This question is inspired by two other, similar, so far unanswered questions (posed by different OPs).
Mass $m_2$ sits on a incline with angle $\theta$ that provides just enough friction for it not to start sliding down. It is connected by a massless string $S$ and perfect spring (with Hookean spring constant $k$) to mass $m_1$. Pulley $P$ is frictionless and massless. At $t=0$ the spring is not extended at all. Then $m_1$ is released.
Question:
What is the minimum $m_1$ to cause movement of $m_2$ up the incline?
Attempt:
Ignore the spring.
Determine static coefficient $\mu$ first.

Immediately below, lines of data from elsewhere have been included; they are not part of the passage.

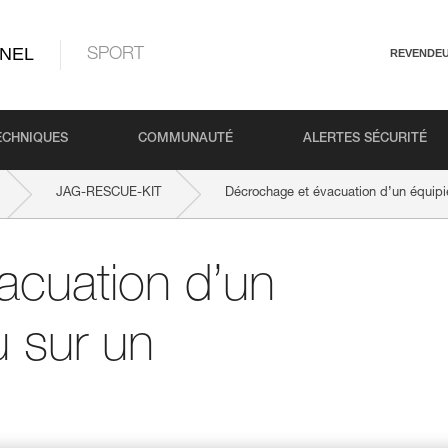
NEL
SPORT
REVENDE
ECHNIQUES
COMMUNAUTÉ
ALERTES SÉCURITÉ
JAG-RESCUE-KIT
Décrochage et évacuation d’un équipi
acuation d’un
 sur un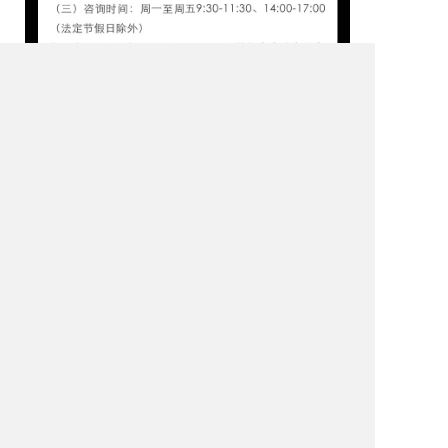
官方邮箱
nj-halfmarathon@xempower.com.cn
商务联系方式：
闵女士 17551510575
报名咨询电话：
025-87775902 咨询时间：周一至周五9:30-11:30，14:00-17:00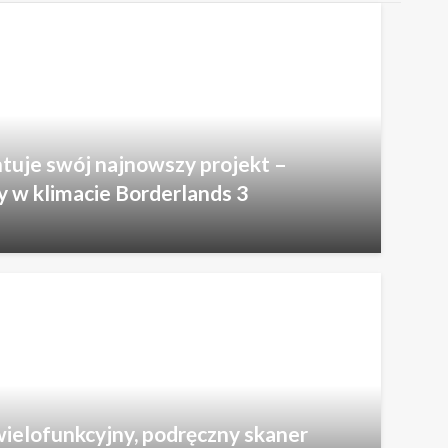
uje swój najnowszy projekt –
 w klimacie Borderlands 3
wielofunkcyjny, podręczny skaner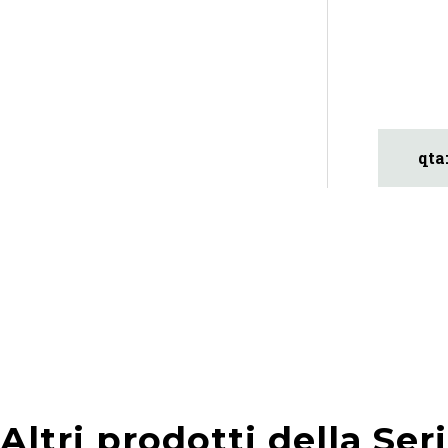
Altri prodotti della Ser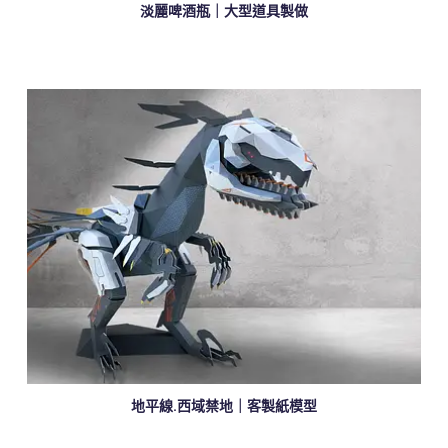
淡麗啤酒瓶｜大型道具製做
地平線.西域禁地｜客製紙模型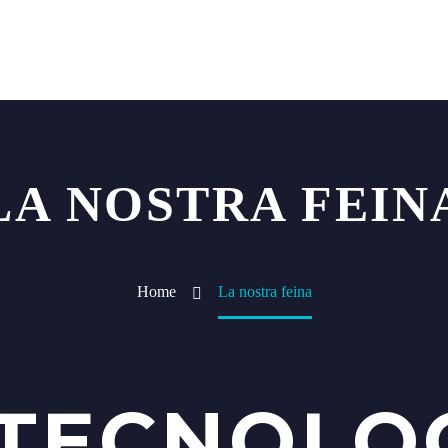
LA NOSTRA FEIN
Home
La nostra feina
TECNOLOG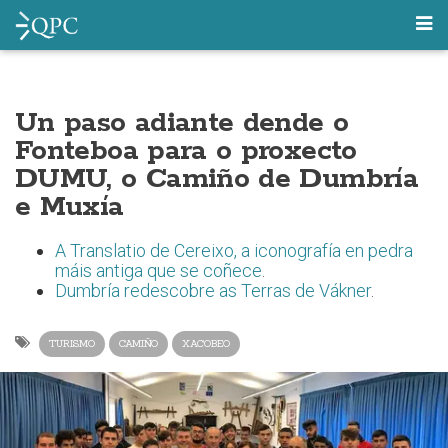
Un paso adiante dende o
Fonteboa para o proxecto
DUMU, o Camiño de Dumbría
e Muxía
A Translatio de Cereixo, a iconografía en pedra
máis antiga que se coñece
.
Dumbría redescobre as Terras de Vákner
.
TURISMO
CAMIÑO
XACOBEO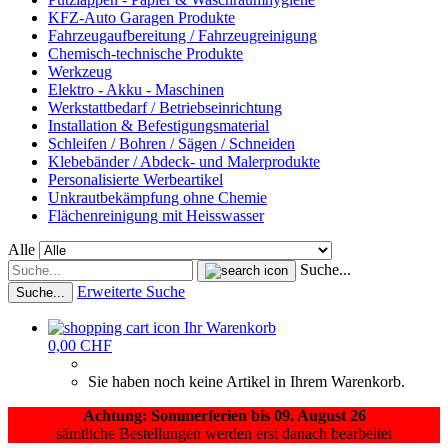
KFZ-Auto Garagen Produkte
Fahrzeugaufbereitung / Fahrzeugreinigung
Chemisch-technische Produkte
Werkzeug
Elektro - Akku - Maschinen
Werkstattbedarf / Betriebseinrichtung
Installation & Befestigungsmaterial
Schleifen / Bohren / Sägen / Schneiden
Klebebänder / Abdeck- und Malerprodukte
Personalisierte Werbeartikel
Unkrautbekämpfung ohne Chemie
Flächenreinigung mit Heisswasser
Alle
Suche...
Erweiterte Suche
Suche...
Ihr Warenkorb
0,00 CHF
Sie haben noch keine Artikel in Ihrem Warenkorb.
Achtung: Sommerferien bis 09. August 26
sämtliche Bestellungen werden erst danach bearbeitet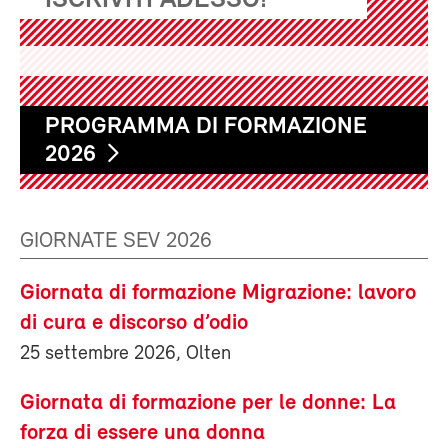
ISCRIVITI ADESSO!
PROGRAMMA DI FORMAZIONE
2026
GIORNATE SEV 2026
Giornata di formazione Migrazione: lavoro
di cura e discorso d’odio
25 settembre 2026, Olten
Giornata di formazione per le donne: La
forza di essere una donna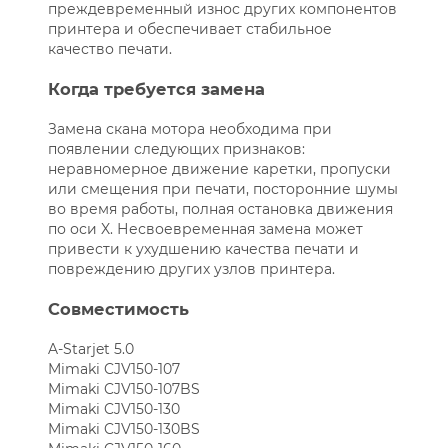
преждевременный износ других компонентов
принтера и обеспечивает стабильное
качество печати.
Когда требуется замена
Замена скана мотора необходима при
появлении следующих признаков:
неравномерное движение каретки, пропуски
или смещения при печати, посторонние шумы
во время работы, полная остановка движения
по оси X. Несвоевременная замена может
привести к ухудшению качества печати и
повреждению других узлов принтера.
Совместимость
A-Starjet 5.0
Mimaki CJV150-107
Mimaki CJV150-107BS
Mimaki CJV150-130
Mimaki CJV150-130BS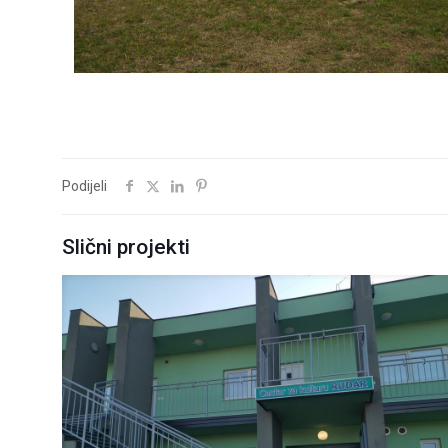
Podijeli
Slični projekti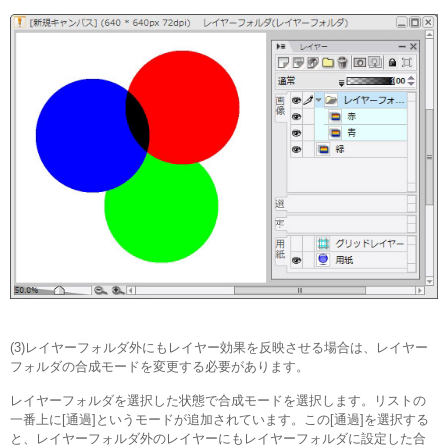
(3)レイヤーフォルダ外にもレイヤー効果を反映させる場合は、レイヤー
フォルダの合成モードを変更する必要があります。
レイヤーフォルダを選択した状態で合成モードを選択します。リストの
一番上に[通過]というモードが追加されています。この[通過]を選択する
と、レイヤーフォルダ外のレイヤーにもレイヤーフォルダに設定した合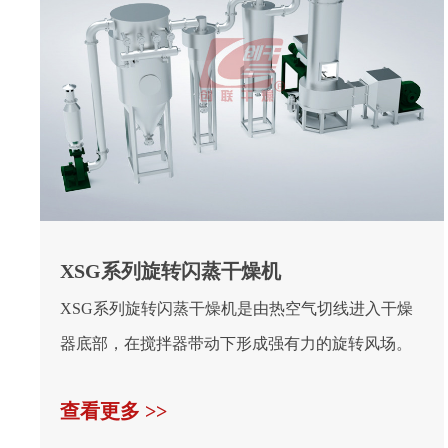
XSG系列旋转闪蒸干燥机
XSG系列旋转闪蒸干燥机是由热空气切线进入干燥
器底部，在搅拌器带动下形成强有力的旋转风场。
膏状物料由...
查看更多 >>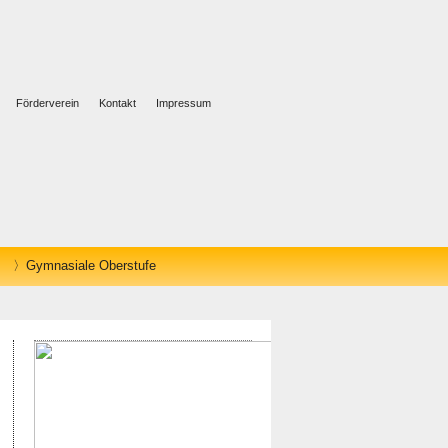
Förderverein
Kontakt
Impressum
Gymnasiale Oberstufe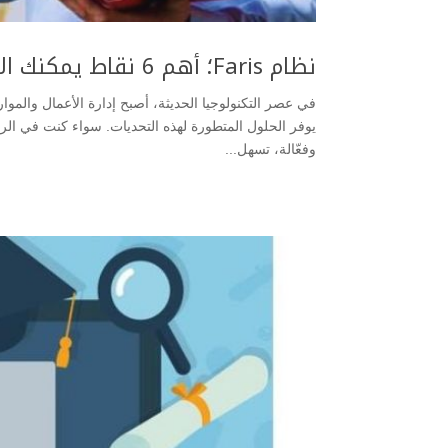
نظام Faris؛ أهم 6 نقاط يمكنك الاستفادة من نظام فارس
وفعّالة، تسهل...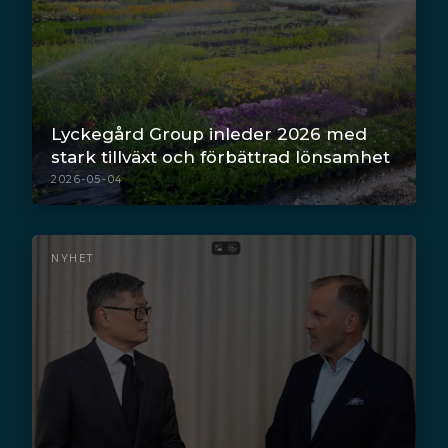
Lyckegård Group inleder 2026 med
stark tillväxt och förbättrad lönsamhet
2026-05-04
NYHET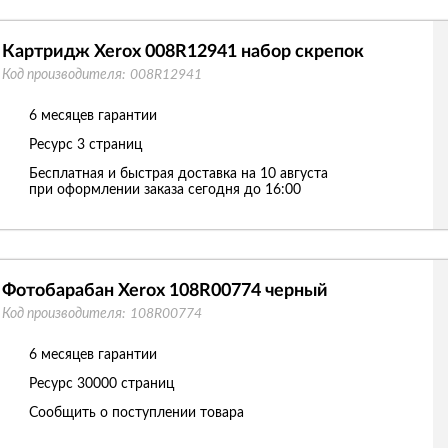
Картридж Xerox 008R12941 набор скрепок
Код производителя:
008R12941
6 месяцев гарантии
Ресурс
3 страниц
Бесплатная и быстрая доставка на 10 августа
при оформлении заказа сегодня до 16:00
Фотобарабан Xerox 108R00774 черный
Код производителя:
108R00774
6 месяцев гарантии
Ресурс
30000 страниц
Сообщить о поступлении товара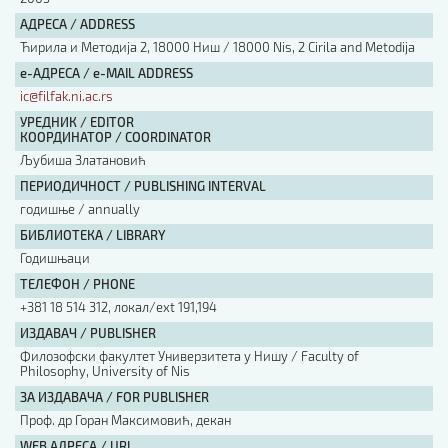
АДРЕСА / ADDRESS
Ћирила и Методија 2, 18000 Ниш / 18000 Nis, 2 Cirila and Metodija
е-АДРЕСА / e-MAIL ADDRESS
ic@filfak.ni.ac.rs
УРЕДНИК / EDITOR
КООРДИНАТОР / COORDINATOR
Љубиша Златановић
ПЕРИОДИЧНОСТ / PUBLISHING INTERVAL
годишње / annually
БИБЛИОТЕКА / LIBRARY
Годишњаци
ТЕЛЕФОН / PHONE
+381 18 514 312, локал/ext 191,194
ИЗДАВАЧ / PUBLISHER
Филозофски факултет Универзитета у Нишу / Faculty of
Philosophy, University of Nis
ЗА ИЗДАВАЧА / FOR PUBLISHER
Проф. др Горан Максимовић, декан
WEB АДРЕСА / URL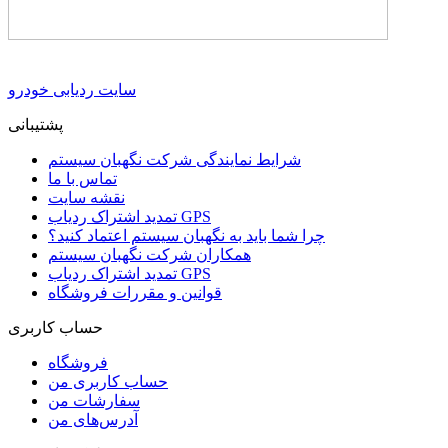
سایت ردیابی خودرو
پشتیبانی
شرایط نمایندگی شرکت نگهبان سیستم
تماس با ما
نقشه سایت
تمدید اشتراک ردیاب GPS
چرا شما باید به نگهبان سیستم اعتماد کنید؟
همکاران شرکت نگهبان سیستم
تمدید اشتراک ردیاب GPS
قوانین و مقررات فروشگاه
حساب کاربری
فروشگاه
حساب کاربری من
سفارشات من
آدرس‌های من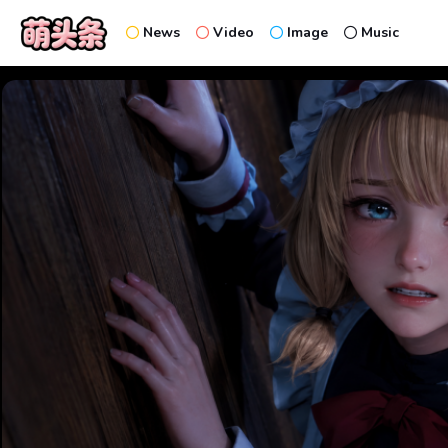
News
Video
Image
Music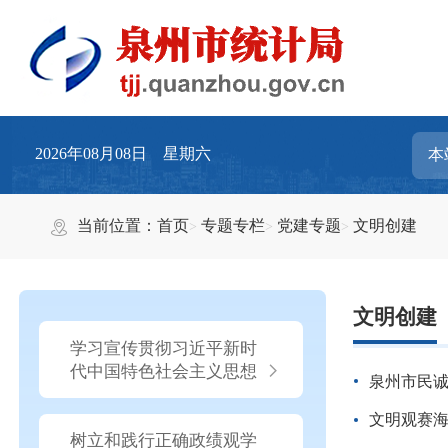
2026年08月08日 星期六
当前位置：
首页
专题专栏
党建专题
文明创建
文明创建
学习宣传贯彻习近平新时
代中国特色社会主义思想
泉州市民
文明观赛海
树立和践行正确政绩观学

\begin{align}m_2g\sin \theta &=\mu m_2g\cos \theta\\ \implies \mu &=\tan \theta\end{align}
To overcome the $m_2g$ component parallel to the inclined and the friction:
\begin{align}m_1g &\gt\mu m_2g\cos \theta+m_2g\sin \theta\\ \implies m_1 &\gt 2m_2\sin \theta\end{align}
But apparently this overestimates $m_1$. It has to be taken into account that $m_1$ starts accelerating before $m_2$ starts moving, because of the spring.
But how? Like several other members I can't see how the work done on the spring affects the minimum $m_1$. Conservation of energy?
Best Answer
You can certainly do it by conservation of energy, but I doubt that will give you the intuitive feel that you are looking for.
So, instead, let's walk through the sequence of event when you let go of the hanging mass ($m_1$).
The hanging mass ($m_1$) starts to fall; the spring begins to extend. It is now exerting a small force up-slope on $m_2$ and a small upward force on $m_1$, but the amount of force is less than either the weight of $m_1$ or the static friction on $m_2$. (Here I assume the pulley is light and low friction so the tensile forces are the same at both ends.) As a result, $m_1$ is picking up speed downward.
As $m_1$ accelerates downward the spring stretches more and the two forces grow. We'll end this "stage" at the point where the force from the spring equals the weight of $m_1$. Keep in mind that $m_1$ has been accelerating downward until the end of this stage. I'll assume the force is still less than the static friction or the problem isn't interesting.
The spring keeps stretching (and the tension keeps growing, so it now exceeds the weight of $m_1$) because $m_1$ is still moving down; however, $m_1$ now has a upward acceleration: it is slowing its downward rush.
If the sliding block doesn't budge, then the maximum tensile force will occur when $m_1$ gets as far down as possible, which means when its speed drops to zero - simply because at that point it turns around and the spring starts getting less extended. This force has a very simple relationship to the weight of $m_1$.
Can you see what that maximum force must be?